Delilah, however, persists and Samson finally capitulates and tells Delilah that God supplies his power because of his consecration to God as a Nazirite, symbolized by the fact that a razor has never touched his head, and that if his hair is cut off he will lose his strength. Delilah then woos him to sleep "in her lap" and calls for a servant to cut his hair. Samson loses his strength and he is captured by the Philistines, who blind him by gouging out his eyes.  They then take him to Gaza, imprison him, and put him to work turning a large millstone and grinding grain.

Death
One day, the Philistine leaders assemble in a temple for a religious sacrifice to Dagon, one of their most important deities, for having delivered Samson into their hands. They summon Samson so that people can watch him perform for them. The temple is so crowded that people are even climbing onto the roof to watchand all the rulers of the entire government of Philistia have gathered there too, some 3,000 people in all. Samson is led into the temple, and he asks his captors to let him lean against the supporting pillars to rest.  However, while in prison his hair had begun to grow again.  He prays for strength and God gives him strength to break the pillars, causing the temple to collapse, killing him and the people inside.

(Saved data entries)
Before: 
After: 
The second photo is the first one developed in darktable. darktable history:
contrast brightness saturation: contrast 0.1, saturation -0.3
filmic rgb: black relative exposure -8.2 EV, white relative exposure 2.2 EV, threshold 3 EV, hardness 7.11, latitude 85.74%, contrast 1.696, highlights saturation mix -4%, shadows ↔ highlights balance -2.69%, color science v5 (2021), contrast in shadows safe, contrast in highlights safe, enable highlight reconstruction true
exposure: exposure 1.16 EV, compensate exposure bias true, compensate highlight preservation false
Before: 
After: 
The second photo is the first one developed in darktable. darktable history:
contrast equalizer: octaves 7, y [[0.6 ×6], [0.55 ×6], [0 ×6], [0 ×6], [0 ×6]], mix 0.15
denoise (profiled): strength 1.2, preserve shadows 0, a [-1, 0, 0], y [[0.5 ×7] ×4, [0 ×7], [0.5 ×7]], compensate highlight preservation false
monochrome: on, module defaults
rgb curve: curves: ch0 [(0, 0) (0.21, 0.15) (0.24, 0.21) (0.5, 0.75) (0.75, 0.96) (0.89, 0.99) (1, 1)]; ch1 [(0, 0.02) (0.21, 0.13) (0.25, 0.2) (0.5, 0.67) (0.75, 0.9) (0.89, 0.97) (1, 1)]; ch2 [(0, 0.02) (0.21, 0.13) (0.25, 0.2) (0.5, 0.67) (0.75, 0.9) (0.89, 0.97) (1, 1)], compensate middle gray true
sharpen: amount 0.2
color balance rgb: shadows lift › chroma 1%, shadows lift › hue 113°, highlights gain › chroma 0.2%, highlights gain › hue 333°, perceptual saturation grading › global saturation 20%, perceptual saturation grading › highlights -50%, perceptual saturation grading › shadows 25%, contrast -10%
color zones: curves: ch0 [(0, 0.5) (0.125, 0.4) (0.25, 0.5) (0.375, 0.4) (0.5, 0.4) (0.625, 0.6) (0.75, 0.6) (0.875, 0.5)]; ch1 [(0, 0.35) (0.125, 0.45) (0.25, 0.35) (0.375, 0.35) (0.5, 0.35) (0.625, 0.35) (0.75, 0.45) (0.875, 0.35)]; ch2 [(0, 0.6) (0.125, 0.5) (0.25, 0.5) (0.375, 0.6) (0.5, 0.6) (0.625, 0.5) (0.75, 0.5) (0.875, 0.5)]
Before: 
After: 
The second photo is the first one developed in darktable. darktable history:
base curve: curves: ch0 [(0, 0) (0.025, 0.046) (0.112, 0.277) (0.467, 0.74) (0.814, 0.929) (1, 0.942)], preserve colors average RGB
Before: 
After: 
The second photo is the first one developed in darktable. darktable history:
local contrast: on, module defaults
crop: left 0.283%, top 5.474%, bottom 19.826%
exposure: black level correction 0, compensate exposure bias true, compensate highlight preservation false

Exercise instructions:
1. According to the Samson passage, to which deity do the Philistine leaders offer a sacrifice in the temple?
2. Write out the lines of the listing from its beginning through the line holding "contrast brightness saturation: contrast", both ends included.
The Samson passage and the listing have no connection to each other.

Answers for this exercise:
1. Dagon

2.
Before: 
After: 
The second photo is the first one developed in darktable. darktable history:
contrast brightness saturation: contrast 0.1, saturation -0.3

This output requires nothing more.